“Sevgi yalnız belli bir insana bağlılık değildir; bir tutumdur; kişinin yalnız bir sevgi nesnesine değil, bütünüyle dünyaya bağlılığını gösteren bir kişilik yapısıdır. Kişi yalnız bir tek insanı seviyor, başka her şeye karşı ilgisiz kalıyorsa, sevgisi sevgi değil, birlikte yaşamaya bağlılık ya da yaygınlaştırılmış bir bencilliktir. – Erich Fromm”

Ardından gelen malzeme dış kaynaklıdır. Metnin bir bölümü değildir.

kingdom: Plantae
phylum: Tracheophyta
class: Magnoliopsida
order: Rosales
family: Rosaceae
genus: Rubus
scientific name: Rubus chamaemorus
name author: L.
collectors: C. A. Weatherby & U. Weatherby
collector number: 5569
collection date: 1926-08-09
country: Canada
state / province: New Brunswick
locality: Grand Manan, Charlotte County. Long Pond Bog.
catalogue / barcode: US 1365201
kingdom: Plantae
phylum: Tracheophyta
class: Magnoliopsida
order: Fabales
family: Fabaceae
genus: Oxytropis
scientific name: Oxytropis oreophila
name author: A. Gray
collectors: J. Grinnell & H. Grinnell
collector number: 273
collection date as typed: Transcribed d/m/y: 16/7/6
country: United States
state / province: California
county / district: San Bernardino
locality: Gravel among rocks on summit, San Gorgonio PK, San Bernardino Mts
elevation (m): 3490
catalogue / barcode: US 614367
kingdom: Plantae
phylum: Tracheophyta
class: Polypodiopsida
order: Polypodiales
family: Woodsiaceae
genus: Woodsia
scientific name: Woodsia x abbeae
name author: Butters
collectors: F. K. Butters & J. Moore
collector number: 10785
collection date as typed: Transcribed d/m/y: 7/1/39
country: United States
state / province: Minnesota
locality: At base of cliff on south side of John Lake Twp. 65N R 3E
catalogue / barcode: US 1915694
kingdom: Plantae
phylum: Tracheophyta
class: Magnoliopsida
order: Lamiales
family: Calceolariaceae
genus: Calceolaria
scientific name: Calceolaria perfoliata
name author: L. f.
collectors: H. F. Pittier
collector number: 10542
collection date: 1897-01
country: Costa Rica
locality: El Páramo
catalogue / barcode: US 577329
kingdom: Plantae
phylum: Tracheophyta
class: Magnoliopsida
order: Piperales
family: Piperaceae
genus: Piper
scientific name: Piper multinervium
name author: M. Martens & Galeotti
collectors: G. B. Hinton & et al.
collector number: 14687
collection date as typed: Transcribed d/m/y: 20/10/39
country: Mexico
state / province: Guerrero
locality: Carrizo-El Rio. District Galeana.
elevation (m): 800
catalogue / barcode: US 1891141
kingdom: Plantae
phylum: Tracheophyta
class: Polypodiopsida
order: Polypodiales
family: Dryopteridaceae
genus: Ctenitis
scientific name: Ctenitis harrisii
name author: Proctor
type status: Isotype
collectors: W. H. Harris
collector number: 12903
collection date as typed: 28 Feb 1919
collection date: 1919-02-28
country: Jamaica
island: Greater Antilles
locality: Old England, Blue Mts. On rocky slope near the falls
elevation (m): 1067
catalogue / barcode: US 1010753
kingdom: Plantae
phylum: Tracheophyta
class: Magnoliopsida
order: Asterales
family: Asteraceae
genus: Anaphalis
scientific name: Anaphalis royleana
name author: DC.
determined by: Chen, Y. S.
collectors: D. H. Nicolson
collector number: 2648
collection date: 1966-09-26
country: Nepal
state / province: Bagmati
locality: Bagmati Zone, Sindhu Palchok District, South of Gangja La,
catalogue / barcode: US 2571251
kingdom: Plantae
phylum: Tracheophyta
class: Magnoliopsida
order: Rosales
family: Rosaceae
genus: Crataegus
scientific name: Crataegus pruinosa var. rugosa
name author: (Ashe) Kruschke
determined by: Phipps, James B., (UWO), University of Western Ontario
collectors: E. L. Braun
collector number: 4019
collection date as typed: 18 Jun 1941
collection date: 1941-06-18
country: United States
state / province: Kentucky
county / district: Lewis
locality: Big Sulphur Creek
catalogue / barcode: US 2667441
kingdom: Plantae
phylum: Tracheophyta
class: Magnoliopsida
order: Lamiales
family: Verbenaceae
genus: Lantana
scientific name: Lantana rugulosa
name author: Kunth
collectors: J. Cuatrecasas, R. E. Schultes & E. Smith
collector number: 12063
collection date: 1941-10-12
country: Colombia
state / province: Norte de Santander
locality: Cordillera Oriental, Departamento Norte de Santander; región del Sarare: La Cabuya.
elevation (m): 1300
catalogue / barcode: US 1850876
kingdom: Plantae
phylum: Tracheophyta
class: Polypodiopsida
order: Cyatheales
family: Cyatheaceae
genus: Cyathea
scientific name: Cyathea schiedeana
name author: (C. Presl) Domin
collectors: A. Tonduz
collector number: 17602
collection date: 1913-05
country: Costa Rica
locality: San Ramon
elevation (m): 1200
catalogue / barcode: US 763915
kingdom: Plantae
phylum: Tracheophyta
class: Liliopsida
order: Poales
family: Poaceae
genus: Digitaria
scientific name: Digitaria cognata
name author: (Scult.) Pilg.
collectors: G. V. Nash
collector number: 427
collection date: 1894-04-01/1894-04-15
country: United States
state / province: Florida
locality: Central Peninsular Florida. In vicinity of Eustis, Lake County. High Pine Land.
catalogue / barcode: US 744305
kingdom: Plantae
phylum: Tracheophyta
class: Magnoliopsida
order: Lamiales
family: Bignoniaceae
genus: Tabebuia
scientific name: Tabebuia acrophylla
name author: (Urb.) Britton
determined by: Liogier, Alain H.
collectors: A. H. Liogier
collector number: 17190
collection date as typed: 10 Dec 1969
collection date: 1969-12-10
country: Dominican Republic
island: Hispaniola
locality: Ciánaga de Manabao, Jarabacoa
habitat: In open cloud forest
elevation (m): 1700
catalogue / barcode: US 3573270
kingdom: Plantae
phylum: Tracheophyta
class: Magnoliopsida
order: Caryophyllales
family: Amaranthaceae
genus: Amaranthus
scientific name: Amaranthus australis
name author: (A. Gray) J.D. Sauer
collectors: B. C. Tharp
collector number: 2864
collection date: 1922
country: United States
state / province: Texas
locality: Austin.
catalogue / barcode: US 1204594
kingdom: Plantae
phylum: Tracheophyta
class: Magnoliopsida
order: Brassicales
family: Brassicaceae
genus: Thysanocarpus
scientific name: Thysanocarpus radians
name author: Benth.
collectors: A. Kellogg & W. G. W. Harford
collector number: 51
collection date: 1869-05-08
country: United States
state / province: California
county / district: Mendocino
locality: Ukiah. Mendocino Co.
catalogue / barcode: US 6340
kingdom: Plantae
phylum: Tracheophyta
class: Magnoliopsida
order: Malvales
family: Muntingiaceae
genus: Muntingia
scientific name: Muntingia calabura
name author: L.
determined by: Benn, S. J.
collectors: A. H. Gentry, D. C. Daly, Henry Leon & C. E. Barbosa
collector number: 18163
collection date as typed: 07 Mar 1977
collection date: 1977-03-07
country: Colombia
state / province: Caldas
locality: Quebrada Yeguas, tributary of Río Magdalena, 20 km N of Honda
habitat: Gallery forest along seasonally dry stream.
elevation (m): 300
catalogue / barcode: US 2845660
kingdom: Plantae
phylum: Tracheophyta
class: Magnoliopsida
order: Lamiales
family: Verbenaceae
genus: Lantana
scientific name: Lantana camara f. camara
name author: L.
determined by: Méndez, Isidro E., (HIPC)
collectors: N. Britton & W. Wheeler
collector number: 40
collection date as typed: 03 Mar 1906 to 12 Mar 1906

Yalnızlık çoğunlukla insana acı içinde hissettiren ve insanı korkutan bir durumdur. İnsanlar yalnızlıkla karşı karşıya kaldıklarında bundan kaçınmak için birçok yola başvurmaktadırlar. Weiss (1973) yalnızlığı; kişinin ihtiyaç duyduğu sosyal ilişkilerin olmaması veya değişik sosyal ilişkileri bulunmasına rağmen, bu ilişkilerde yakınlığın, içtenliğin ve duygusallığın bulunmaması durumuna kişinin verdiği tepkidir, şeklinde ifade etmiştir (akt; Turan, 2010). Bu bağlamda yalnızlık sadece yakın ilişkiler kuramama durumunda değil, kişilerarası ilişkilerde yakınlık ihtiyacı karşılanmadığında da ortaya çıkan bir durum olarak görülmektedir. Romantik ilişki içerisindeki bireyler, ilişkilerinde bekledikleri yakınlık ve sevgiyi bulamadıklarında bir birliktelik içerisinde olmalarına rağmen yalnız hisseden iki yabancıya mı dönüşmektedir?
Aşk insanlığın başlangıcından beri ilgi çekici bir konu olmuş ve birçok bilim dalı tarafından incelenmiştir. Lee’nin (1974, 1988) aşk biçimleri kuramı da bu alanda yapılan önemli çalışmalardan biri olarak görülmektedir. Bu kuramda aşk doğadaki üç temel renk (kırmızı, mavi, sarı) üzerinden belirlenmektedir. Üç temel aşk biçiminden biri tutkulu aşktır (kırmızı), bu aşkta ideal fizik ve güzellik arayışı belirgindir. Gücünü fiziksel çekim ve cinsellikten alır, bireyler birbirleriyle iletişime açıktır, birbirleriyle yakın ilişki kurarlar, birbirlerine karşı sevecendirler ve ilişki için riskleri göze alırlar. Temel güdüsü güvenli bağlanma ve yakınlıktır. Bir diğer aşk biçimi ise oyun gibi aşktır (sarı), bu aşkın temel güdüsünü ise eğlence oluşturmaktadır. Cinsel haz ve heyecan arayışı yüksektir, hazzın kendisini eğlence oluşturur. Çok eşlilik söz konusu olabilir, aldatma oyuna dahil edilebilir ve genellikle bu aşklar kısa sürer. Diğer temel aşk biçimi ise arkadaşça aşktır (mavi), bu aşkta zaman içerisinde gelişmektedir ve temellerini ortaklaşma, ilgi ve tutkudan alır. Bu aşkta bireyler birbirlerini gözetiyor olmayı, benzer özelliklere sahip olmayı, ortak paylaşımlarla beraber artan tutkuyu ön planda tutmaktadırlar.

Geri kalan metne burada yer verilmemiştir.